Legalization could be on its way

Marijuana legalization could hold many benefits for the residents of Texas, regardless of whether they smoke as much cannabis as state icon Willie Nelson.

In addition to freeing up jail space for violent offenders that commit real crimes, legalization could potentially reduce opioid misuse, eliminate street-corner dealing and roll back some of the harm caused by the war on drugs.

And it appears that many Texans are beginning to change their views on cannabis, too.

In an April 19, 2018, Quinnipiac poll, nearly two-thirds of surveyed Texans offered support for the legalization of small amounts of marijuana by a margin of 61 to 34 percent. According to the poll, legalization was rejected by only two demographics: Republicans and the elderly.
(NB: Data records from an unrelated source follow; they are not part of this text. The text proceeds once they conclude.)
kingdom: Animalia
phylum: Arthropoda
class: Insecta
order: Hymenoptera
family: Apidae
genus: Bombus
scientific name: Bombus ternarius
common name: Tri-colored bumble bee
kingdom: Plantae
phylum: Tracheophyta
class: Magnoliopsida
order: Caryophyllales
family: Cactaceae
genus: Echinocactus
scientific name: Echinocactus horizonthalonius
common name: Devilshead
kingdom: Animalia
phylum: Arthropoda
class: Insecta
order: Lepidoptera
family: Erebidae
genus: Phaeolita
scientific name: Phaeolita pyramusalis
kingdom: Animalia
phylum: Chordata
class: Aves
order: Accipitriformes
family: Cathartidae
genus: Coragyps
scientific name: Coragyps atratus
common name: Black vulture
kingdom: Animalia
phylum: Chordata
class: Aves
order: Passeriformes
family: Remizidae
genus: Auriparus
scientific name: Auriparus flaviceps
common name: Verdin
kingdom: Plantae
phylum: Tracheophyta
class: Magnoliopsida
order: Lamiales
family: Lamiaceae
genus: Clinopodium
But for every other group surveyed, respondents felt the most dangerous thing about smoking marijuana in the state of Texas was getting caught with it by the police.

In another poll conducted by the University of Texas and the Texas Tribune on June 27, 2018, the survey found that most Texans are ready to legalize marijuana, but noted they must first overcome existing political obstacles, according to the Texas Tribune.

Legalization in Texas “is going to be slow, but it’s going that way,” Daron Shaw, a professor of government in the University of Texas at Austin and co-director of the poll, told the Texas Tribune.

“In some ways, the handwriting is on the wall, and it’s pretty clear,” Shaw said. “Public opposition is diminishing, and if the economic or tax arguments change, it’s hard to see what would keep pot from getting on the agenda.”